• **Required action 1**
Translate this sentence from the passage on buffer swapping into Spanish: "So we need a lock for swap(A,B) and a lock for swap(B,C)."
• **Required action 2**
Write a continuation of the passage on buffer swapping, picking up after its final sentence.

• **Supplied text**

Let's face the other swap: The update thread updates the write copy C constantly as fast as possible. When finished, the write state becomes the new staging state B, so we have to swap them. We can't do this if the renderer is currently swapping his read and the staging state. So we need a lock for swap(A,B) and a lock for swap(B,C). If rendering can be done with okayish framerates (which we assume), the updatethread can wait (block) until swap(A, B) is finished. If you are using only coherent memory access, than you're donw here. But you wouldn't search for state-of-the-art rendering, if you don't use incoherent access. So let's get to the final ingredient we need for our super fast renderer.

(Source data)
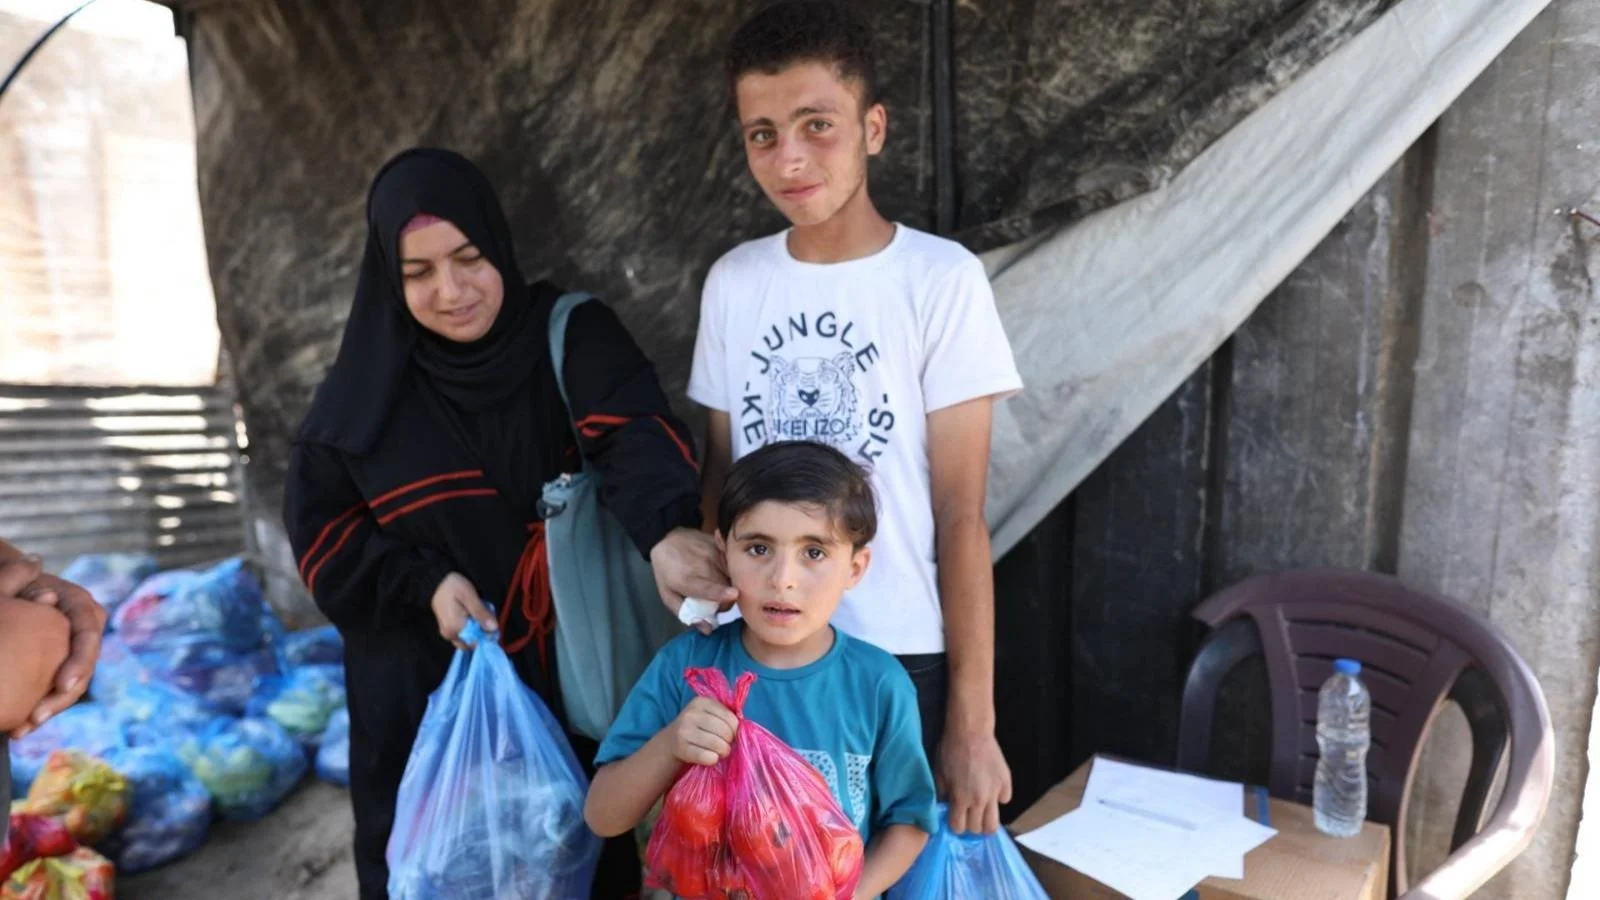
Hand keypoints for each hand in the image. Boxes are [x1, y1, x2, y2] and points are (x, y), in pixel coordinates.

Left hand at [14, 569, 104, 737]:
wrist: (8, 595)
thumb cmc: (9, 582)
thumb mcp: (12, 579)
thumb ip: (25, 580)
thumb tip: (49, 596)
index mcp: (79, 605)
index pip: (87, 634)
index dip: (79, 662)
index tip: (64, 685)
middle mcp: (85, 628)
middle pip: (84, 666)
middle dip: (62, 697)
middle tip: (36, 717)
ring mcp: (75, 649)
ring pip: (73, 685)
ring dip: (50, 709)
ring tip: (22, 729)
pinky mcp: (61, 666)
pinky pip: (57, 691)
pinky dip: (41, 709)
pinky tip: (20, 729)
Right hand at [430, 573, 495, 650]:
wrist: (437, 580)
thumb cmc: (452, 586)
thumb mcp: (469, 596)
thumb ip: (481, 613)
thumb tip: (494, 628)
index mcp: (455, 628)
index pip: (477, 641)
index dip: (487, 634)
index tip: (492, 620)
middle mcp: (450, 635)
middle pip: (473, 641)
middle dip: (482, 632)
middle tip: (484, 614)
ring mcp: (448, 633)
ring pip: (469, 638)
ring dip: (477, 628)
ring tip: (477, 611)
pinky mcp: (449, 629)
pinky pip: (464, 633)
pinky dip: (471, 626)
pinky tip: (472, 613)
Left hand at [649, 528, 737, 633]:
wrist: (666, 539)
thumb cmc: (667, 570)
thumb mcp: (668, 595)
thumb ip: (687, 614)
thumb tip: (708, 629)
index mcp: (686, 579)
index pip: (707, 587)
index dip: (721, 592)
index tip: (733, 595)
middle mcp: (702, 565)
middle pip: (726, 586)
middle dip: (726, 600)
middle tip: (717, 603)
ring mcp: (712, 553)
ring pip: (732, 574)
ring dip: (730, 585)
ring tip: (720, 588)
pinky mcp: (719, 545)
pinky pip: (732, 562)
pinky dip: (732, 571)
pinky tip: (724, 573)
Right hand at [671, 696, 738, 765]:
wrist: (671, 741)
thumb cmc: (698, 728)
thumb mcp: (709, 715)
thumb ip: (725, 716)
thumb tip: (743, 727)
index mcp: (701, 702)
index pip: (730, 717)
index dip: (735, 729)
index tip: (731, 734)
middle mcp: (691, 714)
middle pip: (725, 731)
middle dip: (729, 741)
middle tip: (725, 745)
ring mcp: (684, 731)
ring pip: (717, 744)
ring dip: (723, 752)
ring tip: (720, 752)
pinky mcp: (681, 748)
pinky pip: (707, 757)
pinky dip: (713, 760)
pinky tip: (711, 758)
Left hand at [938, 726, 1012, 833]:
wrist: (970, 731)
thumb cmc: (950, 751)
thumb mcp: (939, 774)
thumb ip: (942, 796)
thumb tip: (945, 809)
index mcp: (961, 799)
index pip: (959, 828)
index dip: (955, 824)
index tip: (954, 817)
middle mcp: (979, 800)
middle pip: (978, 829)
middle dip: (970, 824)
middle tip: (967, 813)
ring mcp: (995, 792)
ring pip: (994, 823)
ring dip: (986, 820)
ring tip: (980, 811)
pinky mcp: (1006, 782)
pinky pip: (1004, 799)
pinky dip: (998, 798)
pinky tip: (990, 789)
* * *
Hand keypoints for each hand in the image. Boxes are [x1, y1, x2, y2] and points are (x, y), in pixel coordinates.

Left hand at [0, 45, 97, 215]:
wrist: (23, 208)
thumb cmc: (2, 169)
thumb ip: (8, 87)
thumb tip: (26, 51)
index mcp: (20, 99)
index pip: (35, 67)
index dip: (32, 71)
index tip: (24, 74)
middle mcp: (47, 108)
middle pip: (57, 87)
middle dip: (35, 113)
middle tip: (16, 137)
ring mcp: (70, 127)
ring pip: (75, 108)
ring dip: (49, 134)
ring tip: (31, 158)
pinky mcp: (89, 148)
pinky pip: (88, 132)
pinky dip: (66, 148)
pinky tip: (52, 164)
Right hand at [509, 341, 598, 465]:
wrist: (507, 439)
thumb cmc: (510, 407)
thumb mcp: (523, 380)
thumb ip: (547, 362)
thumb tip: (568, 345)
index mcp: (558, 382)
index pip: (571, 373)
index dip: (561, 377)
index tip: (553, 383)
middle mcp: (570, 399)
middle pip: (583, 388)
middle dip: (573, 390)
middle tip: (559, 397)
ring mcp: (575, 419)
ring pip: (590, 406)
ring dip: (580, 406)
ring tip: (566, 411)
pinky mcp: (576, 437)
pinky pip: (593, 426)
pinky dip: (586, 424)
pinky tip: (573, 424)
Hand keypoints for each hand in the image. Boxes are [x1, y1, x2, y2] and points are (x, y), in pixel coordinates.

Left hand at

• **Expected answer 1**
Así que necesitamos un bloqueo para swap(A,B) y un bloqueo para swap(B,C).

• **Expected answer 2**
Lowering draw calls and persistent mapped buffers synchronization

At the very beginning, there is the need to reduce the amount of work the gpu has to do, in order to render your scene. There are paths thorugh the OpenGL API that are more expensive than others, and there are paths with very very small overhead, if you can afford the loss of flexibility that comes with using it. This can give you a rough overview about how costly API calls are. I suggest we skip a long explenation and you read this. Summed up: You want unsynchronized buffers for all your data and handle synchronization by yourself. This results in no driver or gpu work for the synchronization, which is crucial for maxing out your performance. Remember that Vulkan was designed to exactly kill the driver overhead of OpenGL. Furthermore, we reduce draw calls and state changes with bindless resources and one of the most important things: indirect and instanced rendering.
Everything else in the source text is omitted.